Article 8. Liability

  1. In the event of attributable shortcomings on the part of Dent2Design in the fulfillment of the agreement, the Customer will give Dent2Design the opportunity to still perform the assignment within a reasonable period of time. In that case, Dent2Design is never obliged to pay further compensation of any kind.
  2. Any liability of Dent2Design under the agreement or the law is limited to the amount to which a claim is made in the relevant case under the liability insurance(s) it has taken out, increased by the amount of the deductible according to the policy conditions. in the relevant case is for the account of Dent2Design.
  3. If the Customer can no longer reasonably be expected to give Dent2Design the opportunity to comply or Dent2Design remains in default, Dent2Design is liable for possible and demonstrable damage suffered by the Customer. In that case, the damage is limited to a maximum of the value of the invoiced amounts excluding turnover tax.
  4. Dent2Design is not liable, neither on the basis of the law, nor on the basis of the agreed agreement, for so-called indirect damage that the Customer or a third party may suffer as a result of the execution or non-execution of the agreement or the use of the products. Indirect damage includes trading loss, environmental damage, consequential damage, delay damage, loss of profit, disappointed expectations, damage caused by violation of the rights of third parties, including intellectual property rights.
  5. The Customer indemnifies Dent2Design against all claims from third parties, directly or indirectly related to the execution of the agreement by the Customer or (the use of) the products.
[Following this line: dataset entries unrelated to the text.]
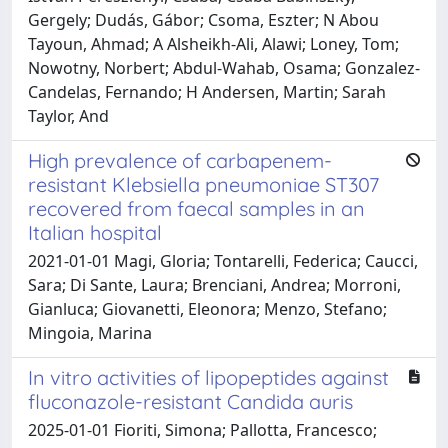
High prevalence of carbapenem-
resistant Klebsiella pneumoniae ST307
recovered from faecal samples in an
Italian hospital
2021-01-01 Magi, Gloria; Tontarelli, Federica; Caucci,
Sara; Di Sante, Laura; Brenciani, Andrea; Morroni,
Gianluca; Giovanetti, Eleonora; Menzo, Stefano;
Mingoia, Marina
In vitro activities of lipopeptides against
fluconazole-resistant Candida auris
2025-01-01 Fioriti, Simona; Pallotta, Francesco;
Article 9. Force majeure / Non-attributable shortcomings

  1. In the event of force majeure to execute the agreed assignment, Dent2Design is entitled to suspend the execution of the agreement, (online) order in whole or in part for a maximum of 6 months, or to suspend the agreement, without going through legal proceedings. to cancel an (online) order in whole or in part.
  2. Force majeure is understood to mean all circumstances and all external causes, foreseen or unforeseen, on which Dent2Design has no reasonable influence. Force majeure includes in any case a lack of personnel, strike or illness of personnel, delay in distribution, failure to comply with third parties engaged by Dent2Design and/or liquidity or solvency problems.
  3. If the period of force majeure lasts 2 months or longer, the agreed agreement will be dissolved by operation of law. In the event that the agreement is dissolved due to a non-attributable shortcoming by Dent2Design or by operation of law, Dent2Design is not obliged to pay any compensation in any form whatsoever.

Article 10. Disputes and choice of law

  1. All disputes between the parties, these terms and conditions of sale and delivery as well as the agreement are exclusively governed by Dutch law.
  2. The Vienna Sales Convention 1980 (CISG) is expressly excluded.
  3. The submission of disputes does not suspend the agreed payment obligation(s) of the Customer.